Ziyaretin ikinci hedefinin birincisine bağlı olacağına işaret eden Şelbi, Bin Selman ile Kral Abdullah’ın birinci hedefte mutabık kalmaları halinde tüm alanlarda koordineli bir ortaklık dönemine geçilebileceğini söyledi.
Ürdünlü akademisyen, ziyaretin son hedefine ilişkin Prens Bin Selman’ın, hem ekonomik hem askeri hem de diplomatik olarak Orta Doğu’nun önde gelen güçlü ülkelerden biri olan Suudi Arabistan’ın başına bir an önce gelme rağbetini gösterdiğini söyledi.

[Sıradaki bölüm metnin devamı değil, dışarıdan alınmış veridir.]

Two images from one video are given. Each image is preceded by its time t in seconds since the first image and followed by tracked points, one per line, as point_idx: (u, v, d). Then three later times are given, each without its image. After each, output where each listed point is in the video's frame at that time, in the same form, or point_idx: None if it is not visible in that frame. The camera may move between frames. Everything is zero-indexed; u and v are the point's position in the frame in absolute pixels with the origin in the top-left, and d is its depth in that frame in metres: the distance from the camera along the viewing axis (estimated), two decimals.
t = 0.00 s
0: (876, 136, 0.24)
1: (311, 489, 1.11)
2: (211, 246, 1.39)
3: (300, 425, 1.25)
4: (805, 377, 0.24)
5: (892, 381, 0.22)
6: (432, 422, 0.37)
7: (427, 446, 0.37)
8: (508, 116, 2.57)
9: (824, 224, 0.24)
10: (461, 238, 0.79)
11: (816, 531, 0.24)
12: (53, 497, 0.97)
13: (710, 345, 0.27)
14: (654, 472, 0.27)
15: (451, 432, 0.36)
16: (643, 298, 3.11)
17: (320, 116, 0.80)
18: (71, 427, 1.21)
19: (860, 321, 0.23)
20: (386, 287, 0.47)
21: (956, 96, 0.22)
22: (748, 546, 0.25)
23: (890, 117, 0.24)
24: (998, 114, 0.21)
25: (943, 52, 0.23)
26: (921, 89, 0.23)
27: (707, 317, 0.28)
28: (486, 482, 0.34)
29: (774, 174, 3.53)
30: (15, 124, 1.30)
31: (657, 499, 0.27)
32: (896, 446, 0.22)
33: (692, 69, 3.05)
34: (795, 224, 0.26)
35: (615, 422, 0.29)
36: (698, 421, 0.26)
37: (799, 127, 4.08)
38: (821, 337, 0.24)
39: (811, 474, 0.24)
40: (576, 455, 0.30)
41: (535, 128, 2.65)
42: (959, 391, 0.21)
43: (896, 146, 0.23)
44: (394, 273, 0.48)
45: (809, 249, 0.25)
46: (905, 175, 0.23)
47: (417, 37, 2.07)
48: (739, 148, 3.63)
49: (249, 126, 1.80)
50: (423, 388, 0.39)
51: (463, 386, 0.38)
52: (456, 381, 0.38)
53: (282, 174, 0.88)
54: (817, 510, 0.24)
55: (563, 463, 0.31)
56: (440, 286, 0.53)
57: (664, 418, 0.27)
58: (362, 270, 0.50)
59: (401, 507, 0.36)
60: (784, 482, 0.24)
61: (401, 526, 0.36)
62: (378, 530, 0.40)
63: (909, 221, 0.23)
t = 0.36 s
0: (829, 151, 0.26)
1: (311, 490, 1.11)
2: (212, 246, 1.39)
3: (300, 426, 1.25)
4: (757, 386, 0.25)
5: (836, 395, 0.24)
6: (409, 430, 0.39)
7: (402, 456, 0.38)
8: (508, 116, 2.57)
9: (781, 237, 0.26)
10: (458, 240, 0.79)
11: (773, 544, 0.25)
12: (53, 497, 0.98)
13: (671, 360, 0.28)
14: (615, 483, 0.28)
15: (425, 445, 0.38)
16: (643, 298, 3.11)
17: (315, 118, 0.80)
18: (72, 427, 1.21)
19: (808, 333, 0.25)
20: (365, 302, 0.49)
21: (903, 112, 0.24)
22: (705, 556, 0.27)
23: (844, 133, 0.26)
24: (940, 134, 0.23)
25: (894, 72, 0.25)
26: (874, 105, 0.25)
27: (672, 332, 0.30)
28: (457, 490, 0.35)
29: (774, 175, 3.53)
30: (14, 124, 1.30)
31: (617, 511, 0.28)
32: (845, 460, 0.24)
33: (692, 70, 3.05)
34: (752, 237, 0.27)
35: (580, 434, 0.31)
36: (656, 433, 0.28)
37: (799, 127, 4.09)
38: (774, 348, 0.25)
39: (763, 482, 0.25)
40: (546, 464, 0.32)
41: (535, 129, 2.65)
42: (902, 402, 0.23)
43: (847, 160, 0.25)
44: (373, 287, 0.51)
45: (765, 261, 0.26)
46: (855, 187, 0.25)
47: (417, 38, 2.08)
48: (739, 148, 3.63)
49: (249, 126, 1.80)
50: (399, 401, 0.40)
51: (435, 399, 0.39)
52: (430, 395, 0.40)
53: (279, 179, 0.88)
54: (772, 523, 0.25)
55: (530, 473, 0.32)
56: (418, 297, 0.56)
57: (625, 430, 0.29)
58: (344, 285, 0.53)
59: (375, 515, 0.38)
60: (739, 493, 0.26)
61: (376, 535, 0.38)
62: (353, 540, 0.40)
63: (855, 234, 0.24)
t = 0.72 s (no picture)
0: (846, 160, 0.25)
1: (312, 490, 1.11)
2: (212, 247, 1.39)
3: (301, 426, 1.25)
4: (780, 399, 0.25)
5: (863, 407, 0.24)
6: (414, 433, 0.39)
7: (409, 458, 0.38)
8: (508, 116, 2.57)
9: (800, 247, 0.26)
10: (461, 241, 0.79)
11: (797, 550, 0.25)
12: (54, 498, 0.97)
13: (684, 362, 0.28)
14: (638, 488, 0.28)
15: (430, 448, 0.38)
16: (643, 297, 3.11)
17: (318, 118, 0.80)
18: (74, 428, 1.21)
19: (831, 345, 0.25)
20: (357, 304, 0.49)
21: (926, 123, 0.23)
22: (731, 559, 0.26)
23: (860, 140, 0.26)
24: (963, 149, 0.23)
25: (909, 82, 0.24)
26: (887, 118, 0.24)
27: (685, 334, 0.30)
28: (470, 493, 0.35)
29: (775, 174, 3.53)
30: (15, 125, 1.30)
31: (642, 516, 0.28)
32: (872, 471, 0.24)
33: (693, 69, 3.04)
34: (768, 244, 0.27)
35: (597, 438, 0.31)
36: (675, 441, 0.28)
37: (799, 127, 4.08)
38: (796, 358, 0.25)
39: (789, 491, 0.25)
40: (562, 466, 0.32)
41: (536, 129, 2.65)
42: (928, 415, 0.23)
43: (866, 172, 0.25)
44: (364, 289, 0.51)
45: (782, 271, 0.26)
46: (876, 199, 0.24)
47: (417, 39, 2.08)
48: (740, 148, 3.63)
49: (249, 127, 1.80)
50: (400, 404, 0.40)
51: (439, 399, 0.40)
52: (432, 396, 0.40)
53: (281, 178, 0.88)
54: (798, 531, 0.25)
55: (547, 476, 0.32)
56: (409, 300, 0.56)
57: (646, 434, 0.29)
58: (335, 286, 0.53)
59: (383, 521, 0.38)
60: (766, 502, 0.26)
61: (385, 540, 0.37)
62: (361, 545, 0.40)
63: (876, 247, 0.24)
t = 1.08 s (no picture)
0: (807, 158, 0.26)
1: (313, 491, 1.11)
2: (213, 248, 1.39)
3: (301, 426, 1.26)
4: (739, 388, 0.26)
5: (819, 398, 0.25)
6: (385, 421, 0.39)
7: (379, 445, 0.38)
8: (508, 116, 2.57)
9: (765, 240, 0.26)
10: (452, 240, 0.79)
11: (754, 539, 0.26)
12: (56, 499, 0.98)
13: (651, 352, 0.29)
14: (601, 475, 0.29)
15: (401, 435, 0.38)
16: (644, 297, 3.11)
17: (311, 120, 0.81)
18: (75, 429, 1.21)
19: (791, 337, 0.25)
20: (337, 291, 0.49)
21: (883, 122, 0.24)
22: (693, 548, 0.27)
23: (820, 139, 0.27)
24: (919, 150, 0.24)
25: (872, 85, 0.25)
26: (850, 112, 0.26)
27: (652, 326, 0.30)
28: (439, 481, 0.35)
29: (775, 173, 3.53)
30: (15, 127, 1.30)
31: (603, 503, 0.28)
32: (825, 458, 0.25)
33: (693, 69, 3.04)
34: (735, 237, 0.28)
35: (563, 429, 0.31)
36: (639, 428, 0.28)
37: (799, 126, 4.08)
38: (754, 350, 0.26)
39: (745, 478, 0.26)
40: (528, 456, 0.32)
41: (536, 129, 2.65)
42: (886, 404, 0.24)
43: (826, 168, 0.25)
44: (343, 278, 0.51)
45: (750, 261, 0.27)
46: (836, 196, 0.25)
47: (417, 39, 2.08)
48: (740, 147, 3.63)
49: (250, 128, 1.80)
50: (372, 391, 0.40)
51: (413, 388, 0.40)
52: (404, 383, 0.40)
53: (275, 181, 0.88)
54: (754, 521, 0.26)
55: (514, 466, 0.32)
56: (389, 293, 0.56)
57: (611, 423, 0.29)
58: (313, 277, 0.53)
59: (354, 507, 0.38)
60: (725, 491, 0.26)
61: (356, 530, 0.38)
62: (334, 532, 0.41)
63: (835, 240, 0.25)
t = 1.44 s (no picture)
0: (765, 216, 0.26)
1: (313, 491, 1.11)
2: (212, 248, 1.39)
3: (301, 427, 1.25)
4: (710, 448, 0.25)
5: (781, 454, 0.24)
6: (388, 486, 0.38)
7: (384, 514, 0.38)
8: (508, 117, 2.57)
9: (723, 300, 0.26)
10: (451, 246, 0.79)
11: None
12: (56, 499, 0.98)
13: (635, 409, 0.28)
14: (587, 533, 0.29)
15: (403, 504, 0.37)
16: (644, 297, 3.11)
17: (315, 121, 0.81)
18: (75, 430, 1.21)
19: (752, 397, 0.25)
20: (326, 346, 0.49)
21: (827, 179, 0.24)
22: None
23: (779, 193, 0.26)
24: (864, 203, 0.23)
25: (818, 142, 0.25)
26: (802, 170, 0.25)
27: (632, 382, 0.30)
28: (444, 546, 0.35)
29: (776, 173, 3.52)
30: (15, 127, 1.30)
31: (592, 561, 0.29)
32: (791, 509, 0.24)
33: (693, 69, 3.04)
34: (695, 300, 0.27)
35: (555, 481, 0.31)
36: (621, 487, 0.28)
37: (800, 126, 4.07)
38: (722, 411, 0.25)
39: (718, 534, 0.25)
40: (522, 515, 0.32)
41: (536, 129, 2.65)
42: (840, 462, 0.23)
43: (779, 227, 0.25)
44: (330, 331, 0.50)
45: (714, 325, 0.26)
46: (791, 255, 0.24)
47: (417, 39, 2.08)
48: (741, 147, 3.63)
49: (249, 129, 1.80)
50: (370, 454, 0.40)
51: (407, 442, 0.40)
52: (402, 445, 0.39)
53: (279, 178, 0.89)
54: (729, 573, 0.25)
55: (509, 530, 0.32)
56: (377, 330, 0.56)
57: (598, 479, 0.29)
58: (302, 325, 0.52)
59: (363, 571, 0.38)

Bu sebeple dünya ülkelerinin artık küresel konularda Bin Selman’ın görüşüne başvurduğunu görebildiklerini dile getiren Şelbi, Ukrayna-Rusya krizinin yanı sıra enerji ve diğer krizlerde bunu görebildiklerini ifade etti.
Akademisyen Şelbi, sonuç itibarıyla Muhammed bin Selman’ın da yurt dışı ziyaretleriyle dış politikada yeni ufuklar açmak istediğini savundu.